UMA QUESTÃO CULTURAL
Em anúncios de imprensa, vem a Guarda Nacional Republicana informar a plebe sobre as iniciativas que promove, comemorativas dos seus 99 anos e, sobretudo, dos 100 anos de República.
Em 1834/35, o Senhor Dom Pedro IV transformou a Guarda Real de Polícia, fundada por Pina Manique no dealbar do século XIX, em Guarda Municipal, primeiro em Lisboa, depois no Porto.
Imposta a República, o governo provisório tratou de extinguir as Guardas Municipais e, sem mexer noutra coisa que não no nome, transformou-as em Guardas Republicanas. Em 1911, o regime imposto criou a Guarda Nacional Republicana, hoje ainda existente com o mesmo nome, como força militar de polícia e segurança interna.
Há, pela Europa fora, uma série de corpos militares com missões congéneres às da GNR, a Gendarmerie francesa, os Carabinireri italianos, etc. Nenhuma destas forças se chama “republicana”. Para encontrarmos tal designação teremos que ir até ao Irão ou a países de semelhante “calibre” cultural e político.
A substituição da Nação pela República, ou a confusão entre os dois conceitos, é privilégio dos exageros jacobinos da nossa infeliz República. Assim foi na primeira República, na segunda – Salazar foi o grande estabilizador do regime imposto – e na terceira, em que vivemos.
Não é por acaso que a Constituição de 1976 começa com a afirmação “Portugal é uma República”. Não é uma Nação, um país, um Estado.
A História é cultural e conceptualmente pervertida ao definir Portugal desta estúpida forma. Se definir é marcar os limites, pode concluir-se, a partir de tal e tão basilar afirmação, que a fundação de Portugal se deu em… 1910. Pois se Portugal é uma República, o que antes dela havia outra coisa era, que não Portugal.
A ultramontanice dos fundadores da República foi, e continua a ser, repetida com a mesma inferioridade conceptual que chamou à guarda nacional “republicana”, inculcando que lhe cabe defender a segurança da Nação se e quando esta for uma República, tal não lhe cabendo se o não for.
A propaganda da GNR vai, porém, mais fundo.

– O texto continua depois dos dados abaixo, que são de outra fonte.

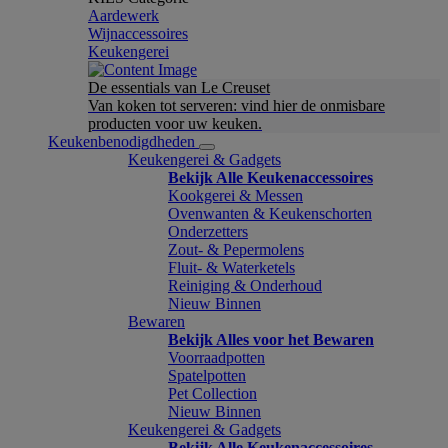
Aardewerk
Wijnaccessoires
Keukengerei
De essentials van Le Creuset
Van koken tot serveren: vind hier de onmisbare
producten voor uw keuken.
Keukenbenodigdheden
Keukengerei & Gadgets
Bekijk Alle Keukenaccessoires
Kookgerei & Messen
Ovenwanten & Keukenschorten
Onderzetters
Zout- & Pepermolens
Fluit- & Waterketels
Reiniging & Onderhoud
Nieuw Binnen
Bewaren
Bekijk Alles voor het Bewaren
Voorraadpotten
Spatelpotten
Pet Collection
Nieuw Binnen
Keukengerei & Gadgets
Bekijk Alle Keukenaccessoires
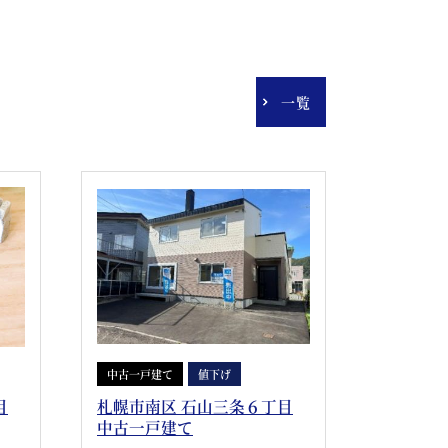
一覧
中古一戸建て
値下げ
目
札幌市南区 石山三条６丁目
中古一戸建て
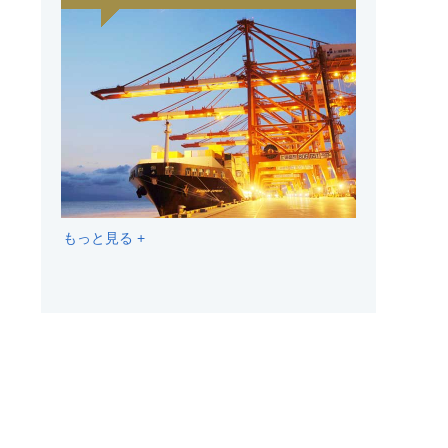
もっと見る +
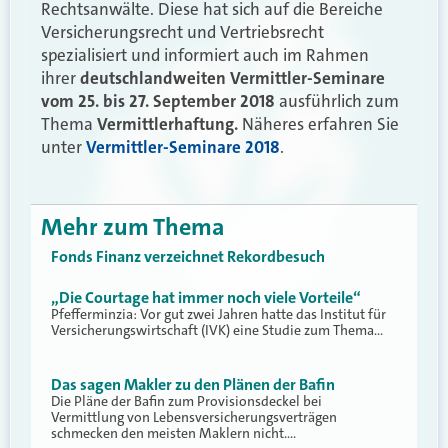
Rechtsanwälte. Diese hat sich auf die Bereiche
Versicherungsrecht und Vertriebsrecht
spezialisiert und informiert auch im Rahmen
ihrer
deutschlandweiten Vermittler-Seminare
vom 25. bis 27. September 2018
ausführlich zum
Thema
Vermittlerhaftung.
Näheres erfahren Sie
unter
Vermittler-Seminare 2018
.
Mehr zum Thema
Fonds Finanz verzeichnet Rekordbesuch
„Die Courtage hat immer noch viele Vorteile“
Pfefferminzia: Vor gut zwei Jahren hatte das Institut für
Versicherungswirtschaft (IVK) eine Studie zum Thema…
Das sagen Makler zu den Plänen der Bafin
Die Pläne der Bafin zum Provisionsdeckel bei
Vermittlung von Lebensversicherungsverträgen
schmecken den meisten Maklern nicht.…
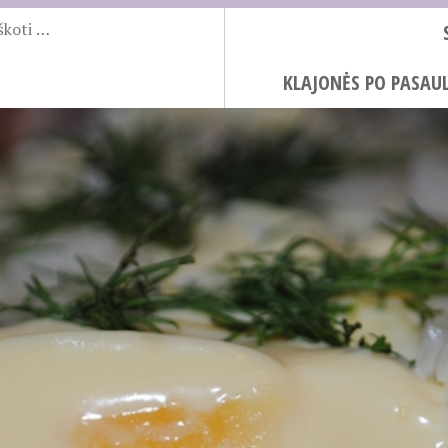
KLAJONĖS PO PASAUL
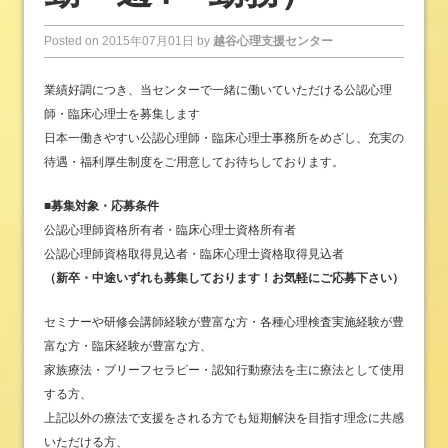
Posted on
2015年07月01日
by
越谷心理支援センター
業績好調につき、当センターで一緒に働いていただける公認心理
師・臨床心理士を募集します
日本一働きやすい公認心理師・臨床心理士事務所をめざし、充実の
待遇・福利厚生制度をご用意してお待ちしております。
■募集対象・応募条件
公認心理師資格所有者・臨床心理士資格所有者
公認心理師資格取得見込者・臨床心理士資格取得見込者
（新卒・中途いずれも募集しております！お気軽にご応募下さい）
セミナーや研修会講師経験が豊富な方・各種心理検査実施経験が豊
富な方・臨床経験が豊富な方、
家族療法・ブリーフセラピー・認知行動療法を主に療法として使用
する方、
上記以外の療法で支援をされる方でも短期解決を目指す理念に共感
いただける方、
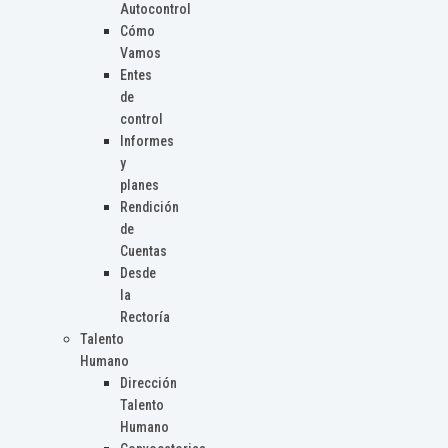
Autocontrol
Cómo
Vamos
Entes
de
control
Informes
y
planes
Rendición
de
Cuentas
Desde
la
Rectoría
Talento
Humano
Dirección
Talento
Humano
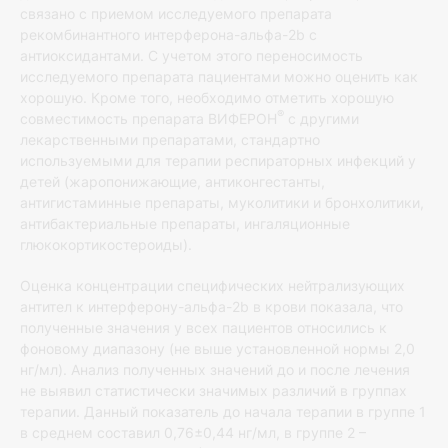
связано с приемом исследуемого препарата
рекомбинантного интерферона-альфа-2b с
антиоксидантами. С учетом этого переносимость
исследуемого препарата пациентами можно оценить как
хорошую. Кроме того, необходимо отметить хорошую
®
совместимость препарата ВИФЕРОН
с другими
лекарственными препаратами, стандартно
используемыми для терапии респираторных инфекций у
детей (жаропонижающие, антиконгестанты,
антигистаминные препараты, муколитики и бронхолитики,
антибактериальные препараты, ингаляционные
глюкокортикостероиды).
Оценка концентрации специфических нейтрализующих
антител к интерферону-альфа-2b в крови показала, что
полученные значения у всех пациентов относились к
фоновому диапазону (не выше установленной нормы 2,0
нг/мл). Анализ полученных значений до и после лечения
не выявил статистически значимых различий в группах
терапии. Данный показатель до начала терапии в группе 1
в среднем составил 0,76±0,44 нг/мл, в группе 2 –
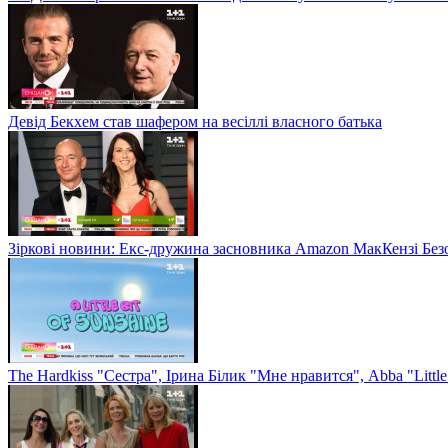
Девід Бекхем став шафером на весіллі власного батька
Зіркові новини: Екс-дружина засновника Amazon МакКензі Без
The Hardkiss "Сестра", Ірина Білик "Мне нравится", Abba "Littl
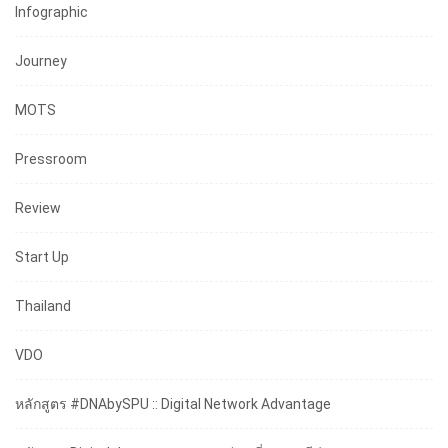
Infographic
Journey
MOTS
Pressroom
Review
Start Up
Thailand
VDO
หลักสูตร #DNAbySPU :: Digital Network Advantage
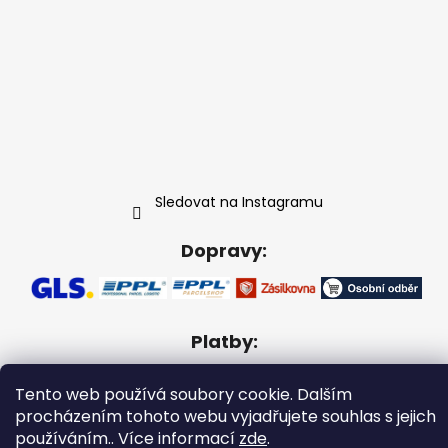
Sledovat na Instagramu
Dopravy:
Platby:
Tento web používá soubory cookie. Dalším
procházením tohoto webu vyjadřujete souhlas s jejich
používáním.. Více informací
zde
.
Vytvořil Shoptet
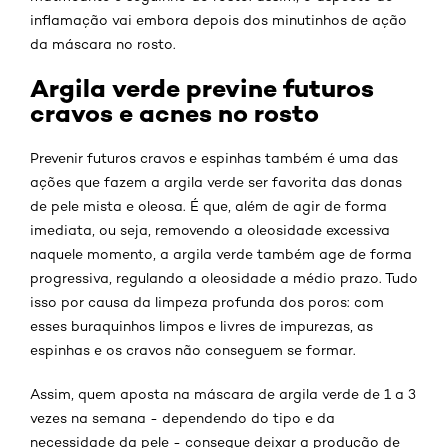
inflamação vai embora depois dos minutinhos de ação
da máscara no rosto.
Argila verde previne futuros
cravos e acnes no rosto
Prevenir futuros cravos e espinhas também é uma das
ações que fazem a argila verde ser favorita das donas
de pele mista e oleosa. É que, além de agir de forma
imediata, ou seja, removendo a oleosidade excessiva
naquele momento, a argila verde também age de forma
progressiva, regulando a oleosidade a médio prazo. Tudo
isso por causa da limpeza profunda dos poros: com
esses buraquinhos limpos e livres de impurezas, as
espinhas e os cravos não conseguem se formar.
Assim, quem aposta na máscara de argila verde de 1 a 3
vezes na semana - dependendo do tipo e da
necessidade da pele - consegue deixar a produção de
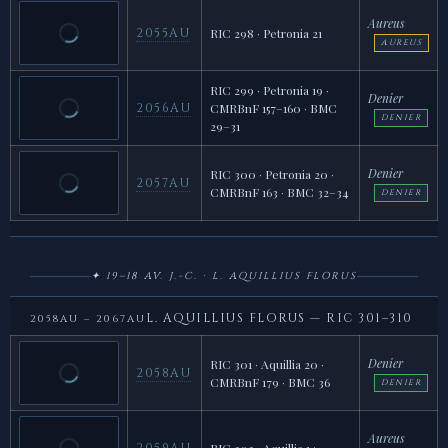
Aureus
2055AU
RIC 298 · Petronia 21
AUREUS
RIC 299 · Petronia 19 ·
Denier
2056AU
CMRBnF 157–160 · BMC
DENIER
29–31
Denier
RIC 300 · Petronia 20 ·
2057AU
CMRBnF 163 · BMC 32–34
DENIER
✦ 19–18 AV. J.-C. · L. AQUILLIUS FLORUS
L. AQUILLIUS FLORUS — RIC 301–310
2058AU – 2067AU
Denier
RIC 301 · Aquillia 20 ·
2058AU
CMRBnF 179 · BMC 36
DENIER
Aureus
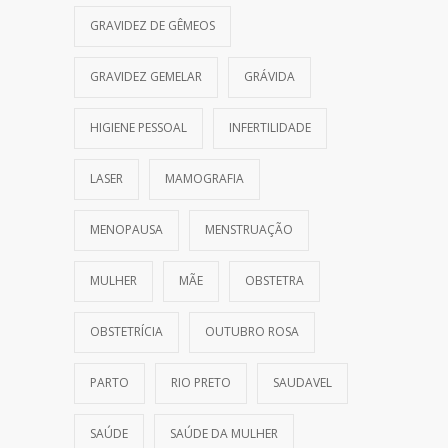
GRAVIDEZ DE GÊMEOS
GRAVIDEZ GEMELAR
GRÁVIDA
HIGIENE PESSOAL
INFERTILIDADE
LASER
MAMOGRAFIA
MENOPAUSA
MENSTRUAÇÃO
MULHER
MÃE
OBSTETRA
OBSTETRÍCIA
OUTUBRO ROSA
PARTO
RIO PRETO
SAUDAVEL
SAÚDE
SAÚDE DA MULHER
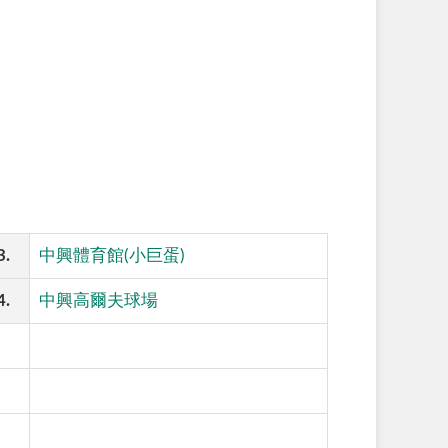
3.
中興體育館(小巨蛋)
4.
中興高爾夫球場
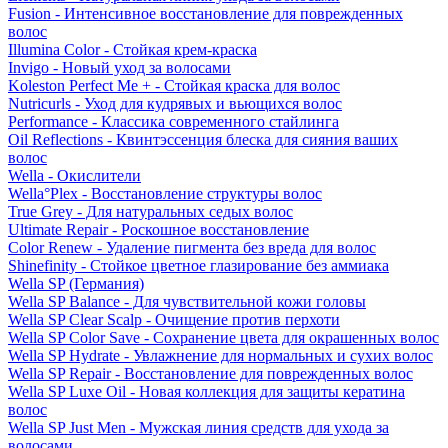
Fusion - Интенсивное восстановление для поврежденных
волос
Illumina Color - Стойкая крем-краска
Invigo - Новый уход за волосами
Koleston Perfect Me + - Стойкая краска для волос
Nutricurls - Уход для кудрявых и вьющихся волос
Performance - Классика современного стайлинга
Oil Reflections - Квинтэссенция блеска для сияния ваших
волос
Wella - Окислители
Wella°Plex - Восстановление структуры волос
True Grey - Для натуральных седых волос
Ultimate Repair - Роскошное восстановление
Color Renew - Удаление пигмента без вреда для волос
Shinefinity - Стойкое цветное глазирование без аммиака
Wella SP (Германия)
Wella SP Balance - Для чувствительной кожи головы
Wella SP Clear Scalp - Очищение против перхоти
Wella SP Color Save - Сохранение цвета для окрашенных волос
Wella SP Hydrate - Увлажнение для нормальных и сухих волос
Wella SP Repair - Восстановление для поврежденных волос
Wella SP Luxe Oil - Новая коллекция для защиты кератина
волос
Wella SP Just Men - Мужская линия средств для ухода за
волосами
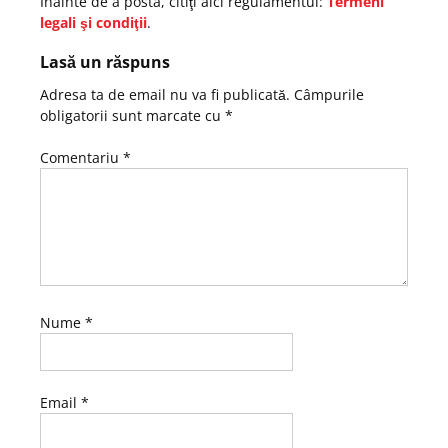
Înainte de a posta, citiţi aici regulamentul:
Termeni
legali şi condiţii
.
Lasă un răspuns
Adresa ta de email nu va fi publicată.
Câmpurile
obligatorii sunt marcate cu
*
Comentariu
*
Nume
*
Email
*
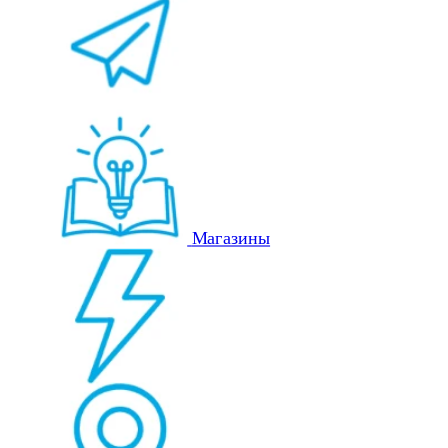
Магазины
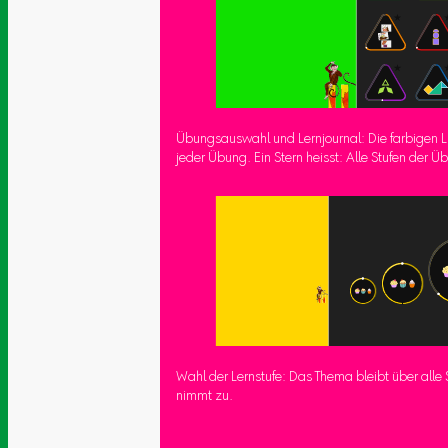
Übungsauswahl und Lernjournal: Die farbigen L
jeder Übung. Ein Stern heisst: Alle Stufen der Ü
Wahl der Lernstufe: Das Thema bleibt über alle S
nimmt zu.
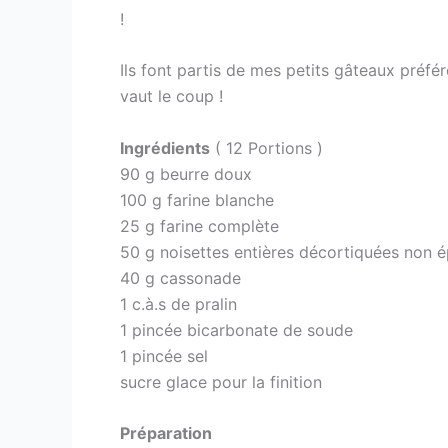
!
Ils font partis de mes petits gâteaux préfér
vaut le coup !
Ingrédients
( 12 Portions )
90 g beurre doux
100 g farine blanche
25 g farine complète
50 g noisettes entières décortiquées non 
40 g cassonade
1 c.à.s de pralin
1 pincée bicarbonate de soude
1 pincée sel
sucre glace pour la finition
Préparation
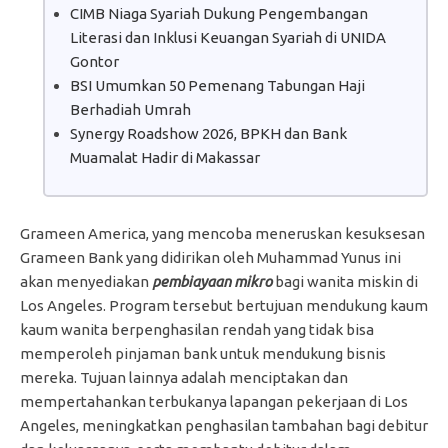
CIMB Niaga Syariah Dukung Pengembangan
Literasi dan Inklusi Keuangan Syariah di UNIDA
Gontor
BSI Umumkan 50 Pemenang Tabungan Haji
Berhadiah Umrah
Synergy Roadshow 2026, BPKH dan Bank
Muamalat Hadir di Makassar
Grameen America, yang mencoba meneruskan kesuksesan
Grameen Bank yang didirikan oleh Muhammad Yunus ini
akan menyediakan
pembiayaan mikro
bagi wanita miskin di
Los Angeles. Program tersebut bertujuan mendukung kaum
kaum wanita berpenghasilan rendah yang tidak bisa
memperoleh pinjaman bank untuk mendukung bisnis
mereka. Tujuan lainnya adalah menciptakan dan
mempertahankan terbukanya lapangan pekerjaan di Los
Angeles, meningkatkan penghasilan tambahan bagi debitur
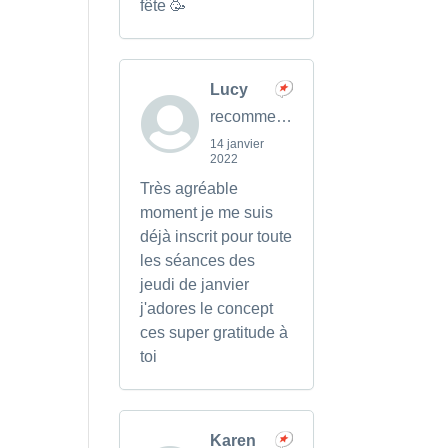
fête 🥳
Lucy
recommends
14 janvier
2022
Très agréable
moment je me suis
déjà inscrit pour toute
les séances des
jeudi de janvier
j'adores le concept
ces super gratitude à
toi
Karen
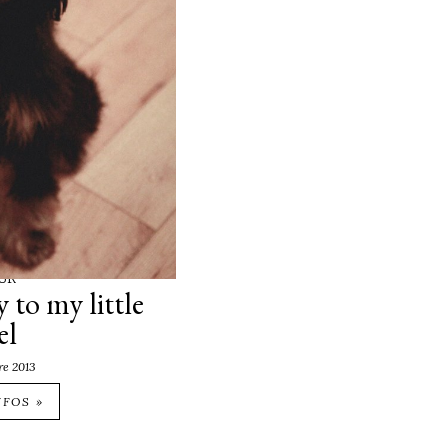
UR
 to my little
el
re 2013
NFOS »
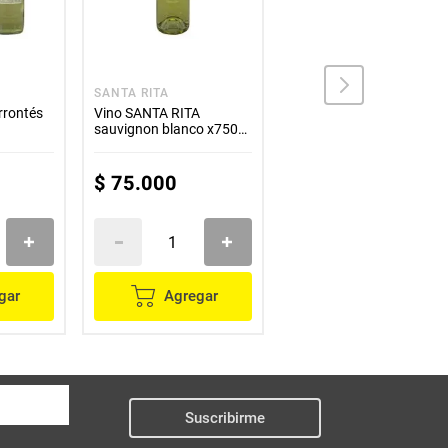
SANTA RITA
SANTA RITA
rrontés
Vino SANTA RITA
Vino SANTA RITA tres
sauvignon blanco x750
medallas sauvignon
ml
blanco x750 ml
$
75
.
000
$
55
.
300
gar
Agregar
Agregar
Suscribirme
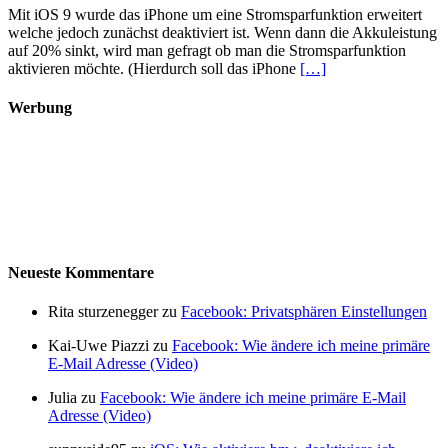
Mit iOS 9 wurde das iPhone um eine Stromsparfunktion erweitert
welche jedoch zunächst deaktiviert ist. Wenn dann die Akkuleistung
auf 20% sinkt, wird man gefragt ob man die Stromsparfunktion
aktivieren möchte. (Hierdurch soll das iPhone
[…]
Werbung
Neueste Kommentare
Rita sturzenegger zu
Facebook: Privatsphären Einstellungen
Kai-Uwe Piazzi zu
Facebook: Wie ändere ich meine primäre
E-Mail Adresse (Video)
Julia zu
Facebook: Wie ändere ich meine primäre E-Mail
Adresse (Video)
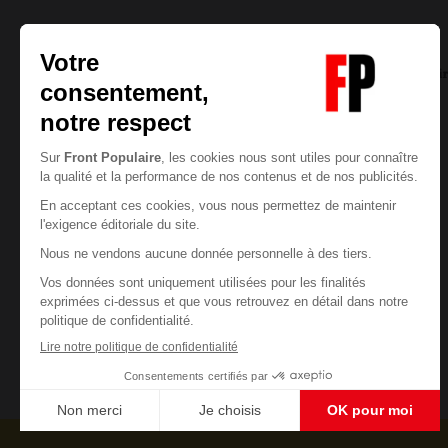
François JOYAUX
05/08/2026
14
commentair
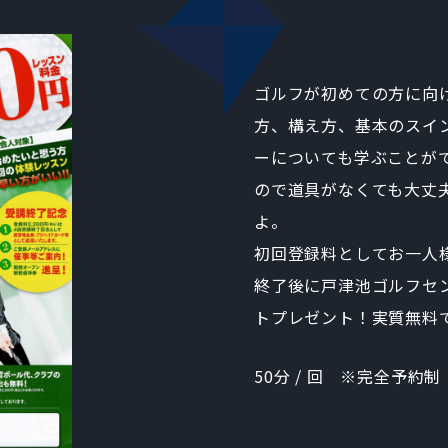
ゴルフが初めての方に向
方、構え方、基本のスイ
ーについても学ぶことが
ので道具がなくても大丈
よ。
初回登録料としてお一人様
終了後に戸津池ゴルフセン
トプレゼント！実質無料
50分 / 回 ※完全予約制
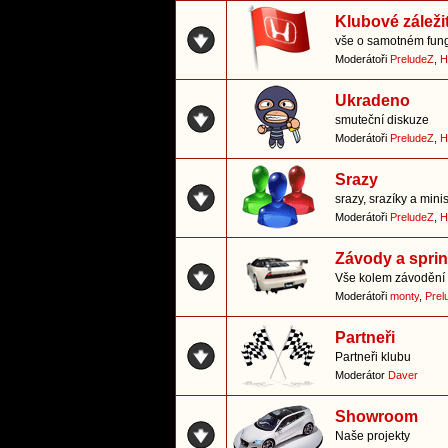
Klubové záležit
vše o samotném fung
Moderátoři
PreludeZ
,
H
Ukradeno
smuteční diskuze
Moderátoři
PreludeZ
,
H
Srazy
srazy, srazíky a mini
Moderátoři
PreludeZ
,
H
Závody a sprin
Vše kolem závodění 
Moderátoři
monty
,
Prel
Partneři
Partneři klubu
Moderátor
Daver
Showroom
Naše projekty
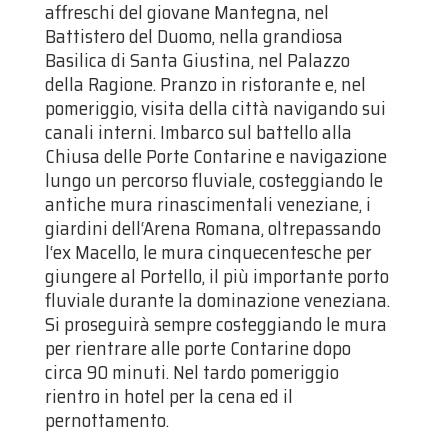
affreschi del giovane Mantegna, nel
Battistero del Duomo, nella grandiosa
Basilica di Santa Giustina, nel Palazzo
della Ragione. Pranzo in ristorante e, nel
pomeriggio, visita della città navigando sui
canali interni. Imbarco sul battello alla
Chiusa delle Porte Contarine e navigazione
lungo un percorso fluviale, costeggiando le
antiche mura rinascimentali veneziane, i
giardini dell‘Arena Romana, oltrepassando
l‘ex Macello, le mura cinquecentesche per
giungere al Portello, il più importante porto
fluviale durante la dominazione veneziana.
Si proseguirà sempre costeggiando le mura
per rientrare alle porte Contarine dopo
circa 90 minuti. Nel tardo pomeriggio
rientro in hotel per la cena ed il
pernottamento.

As comemorações destinam-se a sublinhar o papel da GNR no 5 de Outubro (estranhamente porque, em 1910, a GNR não existia!) e no 25 de Abril. Parece que a GNR não existia no 28 de Maio, não teve um papel no 28 de Maio nem durante a segunda República nem foi o braço armado da ditadura republicana do doutor Salazar, que serviu cega e violentamente, sempre que para tal foi chamada pelo poder.
A História, no que à República, de agora e de antes, agrada, não é a História, é uma história que se inventa, ou sublinha, conforme as conveniências do momento.
Misteriosamente, a GNR apaga, ou esconde, pelo menos em termos de propaganda, quase metade do seu passado. Não é por isso que deixa de o ter tido. Culturalmente, esta atitude consubstancia uma inferioridade igual à que consiste em chamar-lhe “republicana”, ou a confundir Portugal com a República.
A importância deste tipo de “cultura” está em que, para o povo em geral e para as novas gerações em particular, se “vende”, sem pudor nem decência intelectual, uma visão oblíqua e retorcida da História, como o fizeram Lenine, Hitler e quejandos.
Quem não tem memória não tem futuro. Quem tem a memória torcida ainda menos.